Prior to MySQL 5.6.6, when ALTER TABLE ... EXCHANGE PARTITION or ALTER TABLE ... TRUNCATE PARTITION was run against a partitioned table that used MyISAM (or another storage engine that makes use of table-level locking), the entire partitioned table was locked; in MySQL 5.6.6 and later, in such cases, only those partitions that are actually read from are locked. This did not (and does not) affect partitioned tables using a storage engine—such as InnoDB—that employs row-level locking. See Section 19.6.4, “Partitioning and Locking”.

It is possible for an ALTER TABLE statement to contain a PARTITION BY or REMOVE PARTITIONING clause in an addition to other alter specifications, but the PARTITION BY or REMOVE PARTITIONING clause must be specified last after any other specifications.

The ADD PARTITION, DROP PARTITION, COALESCE PARTITION, REORGANIZE PARTITION, ANALYZE PARTITION, CHECK PARTITION, and REPAIR PARTITION options cannot be combined with other alter specifications in a single ALTER TABLE, since the options just listed act on individual partitions.

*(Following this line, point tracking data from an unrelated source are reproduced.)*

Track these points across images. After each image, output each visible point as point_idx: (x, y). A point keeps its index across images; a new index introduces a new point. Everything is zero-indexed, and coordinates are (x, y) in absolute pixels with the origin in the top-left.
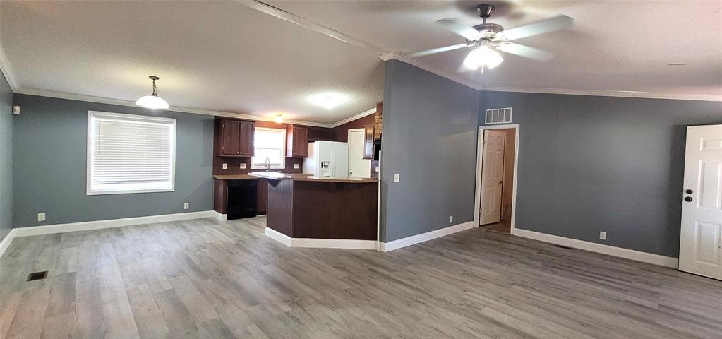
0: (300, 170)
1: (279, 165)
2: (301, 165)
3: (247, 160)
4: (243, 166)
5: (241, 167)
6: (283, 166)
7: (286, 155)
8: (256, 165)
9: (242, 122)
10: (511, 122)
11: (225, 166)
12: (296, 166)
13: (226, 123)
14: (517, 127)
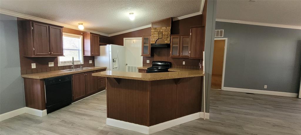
0: (93, 65)
1: (79, 61)
2: (93, 61)
3: (54, 59)
4: (51, 65)
5: (50, 66)
6: (82, 62)
7: (84, 54)
8: (62, 62)
9: (51, 27)
10: (223, 37)
11: (34, 66)
12: (91, 62)
13: (35, 26)
14: (226, 39)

For more information, see Section 13.1.7.1, “ALTER TABLE Partition Operations”.

Only a single instance of any one of the following options can be used in a given ALTER TABLE statement: PARTITION BY, ADD PARTITION, DROP PARTITION, TRUNCATE PARTITION, EXCHANGE PARTITION, REORGANIZE PARTITION, or COALESCE PARTITION, ANALYZE PARTITION, CHECK PARTITION, OPTIMIZE PARTITION, REBUILD PARTITION, REMOVE PARTITIONING.

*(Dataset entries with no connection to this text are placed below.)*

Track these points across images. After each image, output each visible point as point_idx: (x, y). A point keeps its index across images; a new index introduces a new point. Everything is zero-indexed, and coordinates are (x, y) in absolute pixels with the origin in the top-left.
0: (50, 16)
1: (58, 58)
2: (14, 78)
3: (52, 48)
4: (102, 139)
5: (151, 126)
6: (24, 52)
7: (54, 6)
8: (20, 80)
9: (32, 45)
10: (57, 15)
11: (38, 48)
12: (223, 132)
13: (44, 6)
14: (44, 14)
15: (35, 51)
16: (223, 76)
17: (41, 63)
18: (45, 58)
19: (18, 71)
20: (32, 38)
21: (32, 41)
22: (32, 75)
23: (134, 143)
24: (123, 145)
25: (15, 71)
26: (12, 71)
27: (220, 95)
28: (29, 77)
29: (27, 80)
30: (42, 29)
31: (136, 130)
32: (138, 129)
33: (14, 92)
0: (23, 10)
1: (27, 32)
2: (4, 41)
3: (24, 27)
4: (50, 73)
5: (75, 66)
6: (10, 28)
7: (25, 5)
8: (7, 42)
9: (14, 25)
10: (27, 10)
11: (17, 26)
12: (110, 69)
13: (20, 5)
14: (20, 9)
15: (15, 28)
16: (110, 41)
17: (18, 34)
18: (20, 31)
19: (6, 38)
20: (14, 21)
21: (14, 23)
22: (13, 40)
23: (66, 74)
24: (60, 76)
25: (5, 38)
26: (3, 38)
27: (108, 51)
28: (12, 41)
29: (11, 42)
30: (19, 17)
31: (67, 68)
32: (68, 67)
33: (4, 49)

For example, the following two statements are invalid:

ALTER TABLE t1 ANALYZE PARTITION p1, ANALYZE PARTITION p2;

ALTER TABLE t1 ANALYZE PARTITION p1, CHECK PARTITION p2;

In the first case, you can analyze partitions p1 and p2 of table t1 concurrently using a single statement with a single ANALYZE PARTITION option that lists both of the partitions to be analyzed, like this:

ALTER TABLE t1 ANALYZE PARTITION p1, p2;

In the second case, it is not possible to perform ANALYZE and CHECK operations on different partitions of the same table concurrently. Instead, you must issue two separate statements, like this:

ALTER TABLE t1 ANALYZE PARTITION p1;
ALTER TABLE t1 CHECK PARTITION p2;

ANALYZE, CHECK, OPTIMIZE, REBUILD, REPAIR, and TRUNCATE operations are not supported for subpartitions.